# Who makes the best rubber replacement tracks?



## YTC (Aug 28, 2011)

What do you guys think?


----------



## tgeb (Feb 9, 2006)

For what....it makes a difference.


Thanks for introducing yourself.


----------



## YTC (Aug 28, 2011)

Hi, My name is Chris Schomaker. We operate in southern WV. The machine is a 334 Bobcat. Thanks


----------



## woodchuck2 (Feb 27, 2008)

http://prowlertracks.com/rubber-tracks-prowler.htm

Check out the testimonials.


----------



## tgeb (Feb 9, 2006)

Mclaren makes some good products.

http://mclarenusa.com/

I own a pair of over the tire tracks from them, I was happy with the performance. I've not had to buy replacement tracks for my Mini Ex.

There is always original equipment, but that can be expensive.

Thanks for the intro Chris, beautiful area south WV. Welcome to the site.


----------



## ohiohomedoctor (Dec 26, 2010)

I know this is off topic but re treading semi tires should be illegal. I am so tired of those darn tires hitting my new truck!


----------



## woodchuck2 (Feb 27, 2008)

ohiohomedoctor said:


> I know this is off topic but re treading semi tires should be illegal. I am so tired of those darn tires hitting my new truck!

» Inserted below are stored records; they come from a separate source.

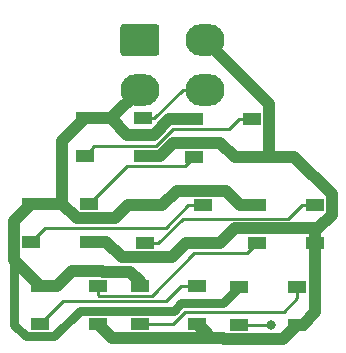
<source format=gbr>
%TF.GenerationSoftware,KiCad,Pcbnew,(5.1.6)-1*%
%TF.CreationDate,2021-08-23T17:58:21+10:00*%
%TF.ProjectId,JETT Station Select Placard PCB V1,4a455454-2053-4746-9174-696f6e205365,rev?*%
%TF.SameCoordinates,Original*%
%TF.FileFunction,Copper,L1,Top*%
%TF.FilePolarity,Positive*%
%FSLAX46Y46*%
G04 Gerber Fmt 4.6, Leading zero omitted, Abs format (unit mm)*
G04 Created by KiCad (PCBNEW (5.1.6)-1) date 2021-08-23 17:58:21*
%MOMM*%
%LPD*%
G01*
G04 APERTURE LIST*
%TA.AperFunction,ComponentPad*%
%ADD10O,3.300000X2.700000*%
%TD*%
%TA.AperFunction,SMDPad,CuDef*%
%ADD11R,1.500000X1.000000*%
%TD*%
%TA.AperFunction,ViaPad*%
%ADD12C,0.800000*%
%TD*%
%TA.AperFunction,Conductor*%
%ADD13C,0.250000*%
%TD*%
%TA.AperFunction,Conductor*%
%ADD14C,1.000000*%
%TD*%
%TA.AperFunction,Conductor*%
%ADD15C,0.750000*%
%TD*%
G04 APERTURE END LIST*
D10*
%TO.P,J1,4*%
%TO.N,/DATAIN*%
X150534000Y-88392000D03*
%TO.P,J1,3*%
%TO.N,/LEDGND*%
X150534000Y-84192000D03*
%TO.P,J1,2*%
%TO.N,/LED+5V*%
X145034000Y-88392000D03*
%TO.P,J1,1*%
%TA.AperFunction,ComponentPad*%
G36*
G01*
X143634001Y-82842000D02*
X146433999Y-82842000D01*
G75*
G02*
X146684000Y-83092001I0J-250001D01*
G01*
X146684000Y-85291999D01*
G75*
G02*
X146433999Y-85542000I-250001J0D01*
G01*
X143634001Y-85542000D01*
G75*
G02*
X143384000Y-85291999I0J250001D01*
G01*
X143384000Y-83092001D01*
G75*
G02*
X143634001Y-82842000I250001J0D01*
G01*
G37*
%TD.AperFunction*%
%TD*%
D11*
%TO.P,D8,1*%
%TO.N,/LED+5V*%
X153455000Y-105080000D03*
%TO.P,D8,2*%
%TO.N,/DATAOUT*%
X153455000Y-108280000D03*
%TO.P,D8,4*%
%TO.N,Net-(D7-Pad2)*%
X158355000Y-105080000D03*
%TO.P,D8,3*%
%TO.N,/LEDGND*%
X158355000Y-108280000D03*
%TD*%
%TO.P,D7,1*%
%TO.N,/LED+5V*%
X145011000Y-105004000D03*
%TO.P,D7,2*%
%TO.N,Net-(D7-Pad2)*%
X145011000Y-108204000D03*
%TO.P,D7,4*%
%TO.N,Net-(D6-Pad2)*%
X149911000Y-105004000D03*
%TO.P,D7,3*%
%TO.N,/LEDGND*%
X149911000Y-108204000D03*
%TD*%
%TO.P,D6,1*%
%TO.N,/LED+5V*%
X136578000Y-105004000D03*
%TO.P,D6,2*%
%TO.N,Net-(D6-Pad2)*%
X136578000Y-108204000D03*
%TO.P,D6,4*%
%TO.N,Net-(D5-Pad2)*%
X141478000Y-105004000D03*
%TO.P,D6,3*%
%TO.N,/LEDGND*%
X141478000Y-108204000D03*
%TD*%
%TO.P,D5,1*%
%TO.N,/LED+5V*%
X154940000Y-98145600D03*
%TO.P,D5,2*%
%TO.N,Net-(D5-Pad2)*%
X154940000Y-101345600D03*
%TO.P,D5,4*%
%TO.N,Net-(D4-Pad2)*%
X159840000Y-98145600D03*
%TO.P,D5,3*%
%TO.N,/LEDGND*%
X159840000Y-101345600D03*
%TD*%
%TO.P,D4,1*%
%TO.N,/LED+5V*%
X145491000Y-98196400D03*
%TO.P,D4,2*%
%TO.N,Net-(D4-Pad2)*%
X145491000Y-101396400D03*
%TO.P,D4,4*%
%TO.N,Net-(D3-Pad2)*%
X150391000Y-98196400D03*
%TO.P,D4,3*%
%TO.N,/LEDGND*%
X150391000Y-101396400D03*
%TD*%
%TO.P,D3,1*%
%TO.N,/LED+5V*%
X135839000Y-98094800D03*
%TO.P,D3,2*%
%TO.N,Net-(D3-Pad2)*%
X135839000Y-101294800D03*
%TO.P,D3,4*%
%TO.N,Net-(D2-Pad2)*%
X140739000Y-98094800D03*
%TO.P,D3,3*%
%TO.N,/LEDGND*%
X140739000Y-101294800D03*
%TD*%
%TO.P,D2,1*%
%TO.N,/LED+5V*%
X149606000Y-90881200D03*
%TO.P,D2,2*%
%TO.N,Net-(D2-Pad2)*%
X149606000Y-94081200D03*
%TO.P,D2,4*%
%TO.N,Net-(D1-Pad2)*%
X154506000Y-90881200D03*
%TO.P,D2,3*%
%TO.N,/LEDGND*%
X154506000Y-94081200D03*
%TD*%
%TO.P,D1,1*%
%TO.N,/LED+5V*%
X140360000Y-90830400D03*
%TO.P,D1,2*%
%TO.N,Net-(D1-Pad2)*%
X140360000Y-94030400D03*
%TO.P,D1,4*%
%TO.N,/DATAIN*%
X145260000Y-90830400D03*
%TO.P,D1,3*%
%TO.N,/LEDGND*%
X145260000Y-94030400D03*
%TD*%
D12*
%TO.N,/DATAOUT*%
X156134000Y-108280000D03*
%TD*%
D13*
%TO.N,Net-(D1-Pad2)*%
X153430700Y-90881200D02*
X154506000Y-90881200D01*
X140360000Y-94030400D02*
X141185001Y-93205399D01*
X141185001Y-93205399D02*
X146368561Y-93205399D01*
X146368561Y-93205399D02*
X147867460Y-91706500D01*
X152605400Y-91706500D02*
X153430700Y-90881200D01*
X147867460Y-91706500D02*
X152605400Y-91706500D01*
%TO.N,Net-(D2-Pad2)*%
X143978390Y-94855410D02*
X140739000Y-98094800D01*
X148831790Y-94855410D02*
X143978390Y-94855410D01*
X149606000Y-94081200D02*
X148831790Y-94855410D01*
%TO.N,Net-(D3-Pad2)*%
X149129890Y-98196400D02*
X150391000Y-98196400D01*
X147206180Y-100120110D02*
X149129890Y-98196400D01*
X137013690Y-100120110D02*
X147206180Y-100120110D01*
X135839000Y-101294800D02*
X137013690Y-100120110D01*
%TO.N,Net-(D4-Pad2)*%
X157590500Y-99319800D02*
X158764700Y-98145600D01*
X148642900Y-99319800D02*
X157590500Y-99319800D01*
X146566300Y-101396400D02*
X148642900Y-99319800D01*
X145491000Y-101396400D02*
X146566300Y-101396400D01*
X159840000Y-98145600D02*
X158764700Y-98145600D01*
%TO.N,Net-(D5-Pad2)*%
X154064190Y-102221410D02*
X154940000Y-101345600D01*
X146021001Y-105829001D02*
X149628592Y-102221410D01*
X141478000Y-105754000D02*
X141553001Y-105829001D01*
X149628592Y-102221410D02*
X154064190Y-102221410D01*
X141553001Y-105829001D02*
X146021001Y-105829001D01*
X141478000Y-105004000D02*
X141478000Y-105754000D01*
%TO.N,Net-(D6-Pad2)*%
X138502690Y-106279310D02*
X136578000Y-108204000D01*
X148488000Y-105004000D02*
X147212990Y-106279010D01*
X147212990Y-106279010D02*
X146157010Y-106279010D01*
X146157010Y-106279010D02*
X146157310Y-106279310D01*
X149911000Y-105004000D02*
X148488000Y-105004000D01*
X146157310Y-106279310D02*
X138502690Y-106279310D01*
%TO.N,Net-(D7-Pad2)*%
X158355000Y-105080000D02*
X158355000Y-106059000D01*
X157226000Y-107188000D02*
X148844000Y-107188000D01*
X158355000Y-106059000D02*
X157226000Y-107188000D01*
X147828000Y-108204000D02*
X145011000Y-108204000D01*
X148844000Y-107188000D02*
X147828000Y-108204000D01*
D14*
%TO.N,/LED+5V*%
X136578000Y-105004000D02*
X138028300Y-105004000D01*
X138028300Y-105004000D02*
X139271900Y-103760400D01*
X152340200Y-96996100D02*
X153489700Y-98145600D01*
X148141600Y-96996100D02*
X152340200Y-96996100D01*
X146941300Y-98196400D02*
X148141600Y-96996100D01*
X145491000Y-98196400D02*
X146941300Y-98196400D01*
X145491000Y-98196400D02*
X144040700Y-98196400D01*
X154940000Y-98145600D02*
X153489700Y-98145600D01*
X142942000Y-99295100D02*
X144040700Y-98196400D01*
X139681200Y-99295100D02*
X142942000Y-99295100D01*
X147526020Y-90881200D02*
X146205220Y-92202000D01*
X149606000Y-90881200D02*
X147526020Y-90881200D01*
X142595600Y-90830400D02*
X145034000Y-88392000D01*
X140360000Y-90830400D02*
X142595600Y-90830400D01*
X134388999Y-99544801D02*
X135839000Y-98094800D01*
X134388999Y-102814999D02*
X134388999Y-99544801D01*
X136578000Y-105004000D02*
X134388999Y-102814999D01*
X138480900Y-98094800D02*
X139681200Y-99295100D01*
X135839000Y-98094800D02*
X138480900Y-98094800D01*
X138480900Y-92709500D02*
X140360000Y-90830400D01*
X138480900Y-98094800D02*
X138480900Y-92709500D01*
X143967200Y-92202000D02*
X142595600Y-90830400D01*
X146205220Y-92202000D02*
X143967200Y-92202000D01*
X141896710Y-103796710D02*
X141860400Y-103760400D01*
X144182710Y-103796710D02*
X141896710Y-103796710D01*
X145011000Y-104625000D02*
X144182710Y-103796710D01*
X145011000Y-105004000D02*
X145011000Y-104625000D01*
X139271900Y-103760400D02*
X141860400Y-103760400D01*
D15*
X148554048Y-106487990D02*
X152047010Y-106487990D01*
X147913039Y-107128999D02*
X148554048Y-106487990D01*
X152047010Y-106487990D02*
X153455000Y-105080000D01*
X139938003Y-107128999D02*
X147913039Y-107128999D01*
X137788001Y-109279001D02*
X139938003Y-107128999D01*
X134388999Y-108300001D02*
X135367999Y-109279001D01*
X135367999Y-109279001D02*
X137788001Y-109279001D01*
X134388999Y-102814999D02*
X134388999Y-108300001D01*
D13*
%TO.N,/DATAIN*%
X148698400Y-88392000D02*
X150534000Y-88392000D01*
X146260000Y-90830400D02*
X148698400Y-88392000D01*
X145260000Y-90830400D02*
X146260000Y-90830400D01*
D14*
%TO.N,/LEDGND*%
X145260000Y-94030400D02*
X146710300Y-94030400D01*
X146710300Y-94030400D02*
X147859800Y-92880900D01*
X159831400Y-101345600D02*
X159831400Y-107253400D01*
X158355000Y-108280000D02*
X158804800Y-108280000D01*
X158804800Y-108280000D02*
X159831400Y-107253400D01*
X141478000Y-108204000D02*
X142678300Y-109404300D01*
X142678300Y-109404300D02*
X147260400Y-109404300D01*
X155956300Y-89614300D02*
X150534000Y-84192000D01*
X155956300Y-94081200D02*
X155956300Y-89614300D01*
X154506000Y-94081200D02*
X155956300Y-94081200D01*
X147740400Y-102596700D02*
X148940700Y-101396400D01*
X143491200Y-102596700D02*
X147740400Y-102596700D01*
X142189300Y-101294800D02*
X143491200Y-102596700D01*
X140739000Y-101294800D02*
X142189300Y-101294800D01*
X159840000Y-101345600D02*
X159831400Y-101345600D01*
X159831400Y-101345600D02*
X159822700Y-101345600D01*
X150391000Y-101396400D02*
X151841300Y-101396400D01*
X159822700Y-101345600D02*
X159822700Y-100145200D01*
X160148000Y-100145200D02*
X159822700Y-100145200D01*
X161290400Y-99002800D02*
X160148000Y-100145200D01*
X161290400Y-97266100D02*
X161290400Y-99002800D01*
X158105500Y-94081200D02*
X161290400Y-97266100D01*
X155956300Y-94081200D02*
X158105500Y-94081200D01*
X153092500Y-100145200D02*
X151841300Y-101396400D01*
X159822700Y-100145200D02*
X153092500Y-100145200D01*
X151855400Y-92880900D02*
X153055700Y-94081200D01*
X147859800Y-92880900D02*
X151855400Y-92880900D01*
X154506000Y-94081200D02*
X153055700Y-94081200D01*
X150391000Y-101396400D02*
X148940700Y-101396400D01*
X157154999Y-109480001D02*
X158355000Y-108280000D01*
X152144999Y-109480001D02*
X157154999Y-109480001D01*
X152069298Y-109404300D02*
X152144999Y-109480001D01*
X150691700Y-109404300D02*
X150691700Y-108984700D01*
X150691700Y-108984700D02*
X149911000Y-108204000D01*
X150691700Y-109404300D02*
X152069298Y-109404300D01*
X147260400Y-109404300D02*
X150691700Y-109404300D01*
D13*
%TO.N,/DATAOUT*%
X153455000Y-108280000D02*
X156134000Y-108280000D01*
X156134000Y-108280000D02*
X156134000Y-108280000D01*
%TD*%
M02*

</source>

Why are you running retreads on a new truck?


----------



## ohiohomedoctor (Dec 26, 2010)

woodchuck2 said:


> Why are you running retreads on a new truck?


The semis failed retreads keep hitting my truck.


----------



## YTC (Aug 28, 2011)

Thanks for the info and the welcome. I hate to have to buy a set but I have gotten almost every penny out of these.


----------